** TASK DETAILS **
Copy the entries word for word, from the line containing "family: Chironomidae" through the end of the entries, both ends included, leaving out the pictures.

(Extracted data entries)
##############################

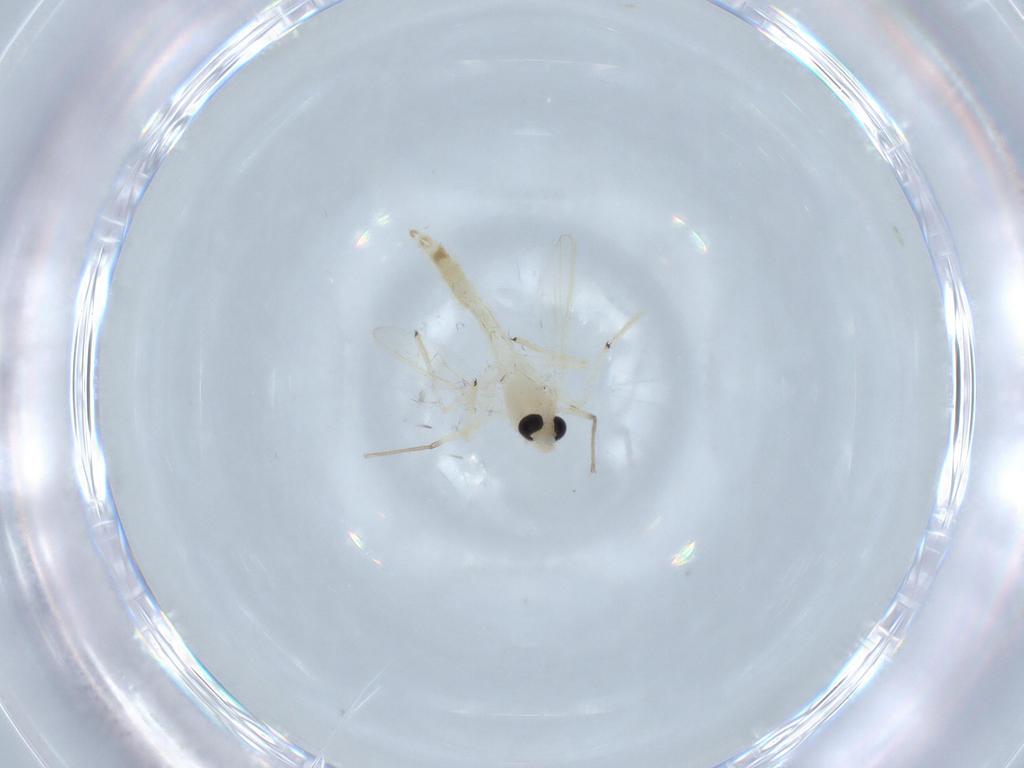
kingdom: Animalia
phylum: Arthropoda
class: Insecta
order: Diptera
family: Chironomidae
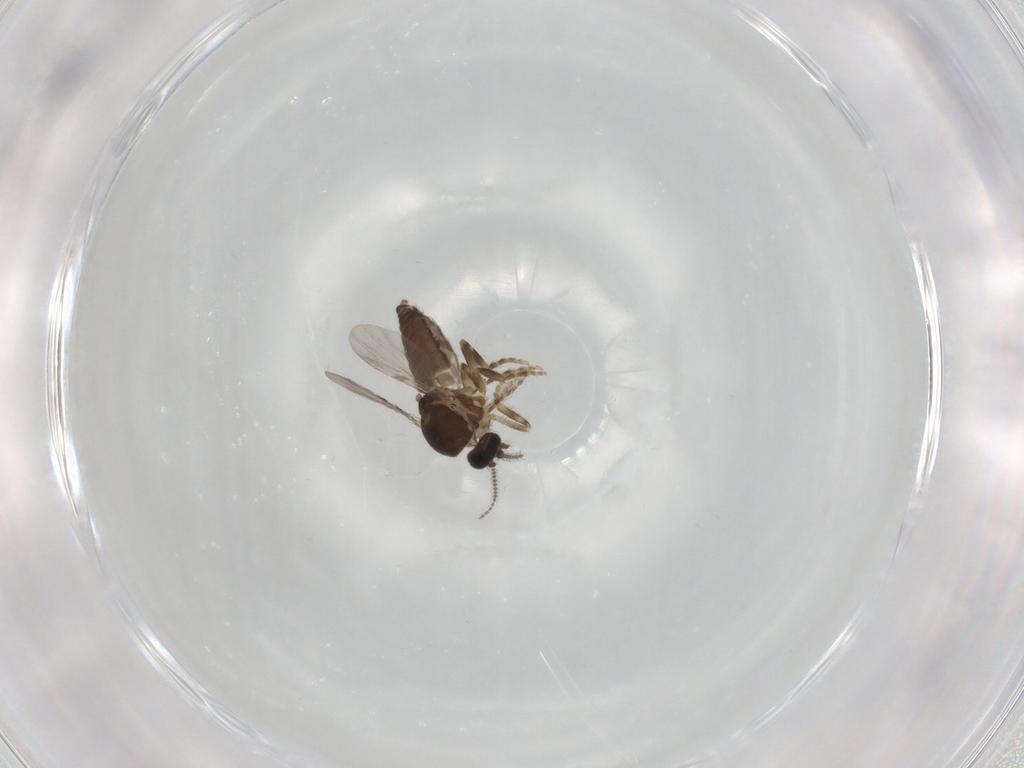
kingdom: Animalia
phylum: Arthropoda
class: Insecta
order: Diptera
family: Ceratopogonidae
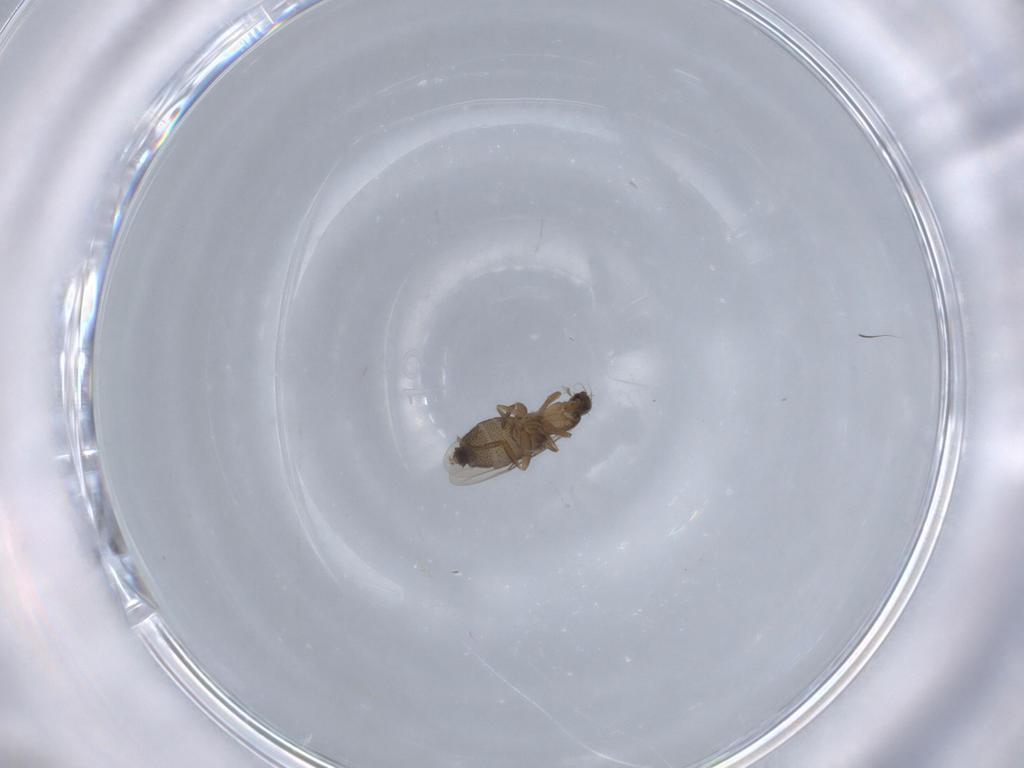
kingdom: Animalia
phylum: Arthropoda
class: Insecta
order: Diptera
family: Phoridae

##############################

** SOLVED EXERCISE **
family: Chironomidae
kingdom: Animalia
phylum: Arthropoda
class: Insecta
order: Diptera
family: Ceratopogonidae
kingdom: Animalia
phylum: Arthropoda
class: Insecta
order: Diptera
family: Phoridae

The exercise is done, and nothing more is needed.